*** Opening RECORDS FOR THIS EXERCISE ***

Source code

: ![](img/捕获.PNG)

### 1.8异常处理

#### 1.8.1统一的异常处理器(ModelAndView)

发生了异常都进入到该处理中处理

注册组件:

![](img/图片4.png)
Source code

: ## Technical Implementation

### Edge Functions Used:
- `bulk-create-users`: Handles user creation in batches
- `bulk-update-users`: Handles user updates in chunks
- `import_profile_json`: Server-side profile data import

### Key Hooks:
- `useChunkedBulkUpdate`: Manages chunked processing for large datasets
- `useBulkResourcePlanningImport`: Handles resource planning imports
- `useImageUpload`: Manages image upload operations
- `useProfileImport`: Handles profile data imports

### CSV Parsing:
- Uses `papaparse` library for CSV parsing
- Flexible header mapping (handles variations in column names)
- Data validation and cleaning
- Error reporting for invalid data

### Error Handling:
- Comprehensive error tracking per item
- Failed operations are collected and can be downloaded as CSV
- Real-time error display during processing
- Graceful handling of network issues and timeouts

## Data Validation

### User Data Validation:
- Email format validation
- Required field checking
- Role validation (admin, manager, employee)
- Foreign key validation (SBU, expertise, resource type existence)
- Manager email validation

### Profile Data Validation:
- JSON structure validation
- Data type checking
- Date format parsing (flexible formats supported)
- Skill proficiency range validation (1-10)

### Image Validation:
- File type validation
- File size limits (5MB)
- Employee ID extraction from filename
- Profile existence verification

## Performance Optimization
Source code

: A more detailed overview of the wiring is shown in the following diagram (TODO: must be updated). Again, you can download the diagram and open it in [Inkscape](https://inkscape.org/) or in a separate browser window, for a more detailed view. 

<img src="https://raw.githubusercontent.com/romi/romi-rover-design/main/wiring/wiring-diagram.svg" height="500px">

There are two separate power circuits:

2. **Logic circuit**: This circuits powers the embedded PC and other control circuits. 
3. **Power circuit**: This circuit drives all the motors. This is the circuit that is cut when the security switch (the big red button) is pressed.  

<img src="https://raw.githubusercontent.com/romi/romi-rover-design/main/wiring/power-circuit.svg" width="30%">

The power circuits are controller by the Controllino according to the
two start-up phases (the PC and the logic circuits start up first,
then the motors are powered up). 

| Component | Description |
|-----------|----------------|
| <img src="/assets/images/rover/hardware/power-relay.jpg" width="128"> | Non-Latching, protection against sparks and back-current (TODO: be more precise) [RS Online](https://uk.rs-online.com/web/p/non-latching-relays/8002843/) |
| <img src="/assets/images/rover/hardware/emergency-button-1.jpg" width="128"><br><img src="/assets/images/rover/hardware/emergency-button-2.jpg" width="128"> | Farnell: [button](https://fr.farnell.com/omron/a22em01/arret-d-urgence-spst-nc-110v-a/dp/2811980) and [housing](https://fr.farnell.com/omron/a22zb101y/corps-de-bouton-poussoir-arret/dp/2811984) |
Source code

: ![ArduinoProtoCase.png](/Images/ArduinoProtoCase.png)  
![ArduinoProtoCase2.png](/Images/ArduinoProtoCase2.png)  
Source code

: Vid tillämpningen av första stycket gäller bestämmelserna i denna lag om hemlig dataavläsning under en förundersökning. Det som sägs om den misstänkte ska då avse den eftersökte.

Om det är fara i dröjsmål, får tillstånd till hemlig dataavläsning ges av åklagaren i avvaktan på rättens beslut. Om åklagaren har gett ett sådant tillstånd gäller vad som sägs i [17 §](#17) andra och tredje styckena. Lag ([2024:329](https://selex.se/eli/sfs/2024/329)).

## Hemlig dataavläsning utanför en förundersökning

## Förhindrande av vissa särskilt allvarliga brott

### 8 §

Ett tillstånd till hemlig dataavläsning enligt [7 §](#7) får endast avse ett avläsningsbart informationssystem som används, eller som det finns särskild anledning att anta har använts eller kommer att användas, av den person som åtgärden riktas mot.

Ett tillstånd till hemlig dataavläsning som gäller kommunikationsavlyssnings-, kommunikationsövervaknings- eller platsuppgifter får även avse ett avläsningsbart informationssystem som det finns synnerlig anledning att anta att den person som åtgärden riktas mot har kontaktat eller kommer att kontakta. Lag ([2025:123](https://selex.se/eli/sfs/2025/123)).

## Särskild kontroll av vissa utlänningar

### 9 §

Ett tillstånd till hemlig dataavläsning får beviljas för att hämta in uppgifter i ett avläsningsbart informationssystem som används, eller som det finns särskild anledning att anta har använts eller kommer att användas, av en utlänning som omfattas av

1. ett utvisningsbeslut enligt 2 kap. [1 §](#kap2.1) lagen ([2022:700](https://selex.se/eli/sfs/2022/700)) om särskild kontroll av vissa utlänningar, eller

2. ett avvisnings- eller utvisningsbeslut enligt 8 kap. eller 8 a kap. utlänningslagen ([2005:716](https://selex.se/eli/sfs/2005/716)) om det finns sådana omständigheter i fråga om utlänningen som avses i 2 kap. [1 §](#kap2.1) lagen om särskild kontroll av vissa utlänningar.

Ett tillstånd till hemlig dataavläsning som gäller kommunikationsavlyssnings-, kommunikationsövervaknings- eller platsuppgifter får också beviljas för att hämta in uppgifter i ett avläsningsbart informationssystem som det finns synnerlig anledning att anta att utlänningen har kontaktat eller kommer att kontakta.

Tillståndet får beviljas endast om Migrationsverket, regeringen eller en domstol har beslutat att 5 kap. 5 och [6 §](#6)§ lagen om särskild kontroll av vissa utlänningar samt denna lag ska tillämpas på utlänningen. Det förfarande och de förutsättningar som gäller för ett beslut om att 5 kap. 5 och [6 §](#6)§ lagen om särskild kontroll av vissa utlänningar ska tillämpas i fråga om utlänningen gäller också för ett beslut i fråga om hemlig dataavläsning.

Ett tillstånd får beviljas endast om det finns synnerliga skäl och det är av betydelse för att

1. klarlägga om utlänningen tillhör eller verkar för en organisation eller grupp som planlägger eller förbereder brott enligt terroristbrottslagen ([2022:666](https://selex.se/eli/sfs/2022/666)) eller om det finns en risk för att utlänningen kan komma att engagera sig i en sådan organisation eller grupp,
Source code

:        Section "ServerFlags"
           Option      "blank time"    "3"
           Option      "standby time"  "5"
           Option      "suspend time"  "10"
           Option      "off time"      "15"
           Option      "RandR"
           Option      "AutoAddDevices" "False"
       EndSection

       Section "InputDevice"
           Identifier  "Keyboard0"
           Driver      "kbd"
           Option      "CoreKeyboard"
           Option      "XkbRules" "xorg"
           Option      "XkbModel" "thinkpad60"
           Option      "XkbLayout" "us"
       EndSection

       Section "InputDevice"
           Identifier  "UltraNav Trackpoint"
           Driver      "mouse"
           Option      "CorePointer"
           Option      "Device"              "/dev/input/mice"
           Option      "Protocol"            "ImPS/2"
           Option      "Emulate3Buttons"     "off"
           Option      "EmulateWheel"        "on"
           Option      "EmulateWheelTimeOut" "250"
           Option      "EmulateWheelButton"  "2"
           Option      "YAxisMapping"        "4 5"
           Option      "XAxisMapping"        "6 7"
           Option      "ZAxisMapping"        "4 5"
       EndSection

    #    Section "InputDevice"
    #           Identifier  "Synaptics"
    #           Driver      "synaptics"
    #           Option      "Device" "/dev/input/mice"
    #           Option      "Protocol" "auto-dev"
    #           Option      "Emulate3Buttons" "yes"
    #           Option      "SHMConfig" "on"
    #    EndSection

*** Closing RECORDS FOR THIS EXERCISE ***

WHAT YOU NEED TO DO:
Rewrite the entries' lines starting at the line that has "发生了异常都进入到该处理中处理" and stopping after the one that has "- Manager email validation". Substitute "Controls" for "Manages" and leave everything else unchanged.

OUTPUT OF THE TASK:
发生了异常都进入到该处理中处理

注册组件:

![](img/图片4.png)
Source code

: ## Technical Implementation

### Edge Functions Used:
- `bulk-create-users`: Handles user creation in batches
- `bulk-update-users`: Handles user updates in chunks
- `import_profile_json`: Server-side profile data import

### Key Hooks:
- `useChunkedBulkUpdate`: Controls chunked processing for large datasets
- `useBulkResourcePlanningImport`: Handles resource planning imports
- `useImageUpload`: Controls image upload operations
- `useProfileImport`: Handles profile data imports

### CSV Parsing:
- Uses `papaparse` library for CSV parsing
- Flexible header mapping (handles variations in column names)
- Data validation and cleaning
- Error reporting for invalid data

### Error Handling:
- Comprehensive error tracking per item
- Failed operations are collected and can be downloaded as CSV
- Real-time error display during processing
- Graceful handling of network issues and timeouts

## Data Validation

### User Data Validation:
- Email format validation
- Required field checking
- Role validation (admin, manager, employee)
- Foreign key validation (SBU, expertise, resource type existence)
- Manager email validation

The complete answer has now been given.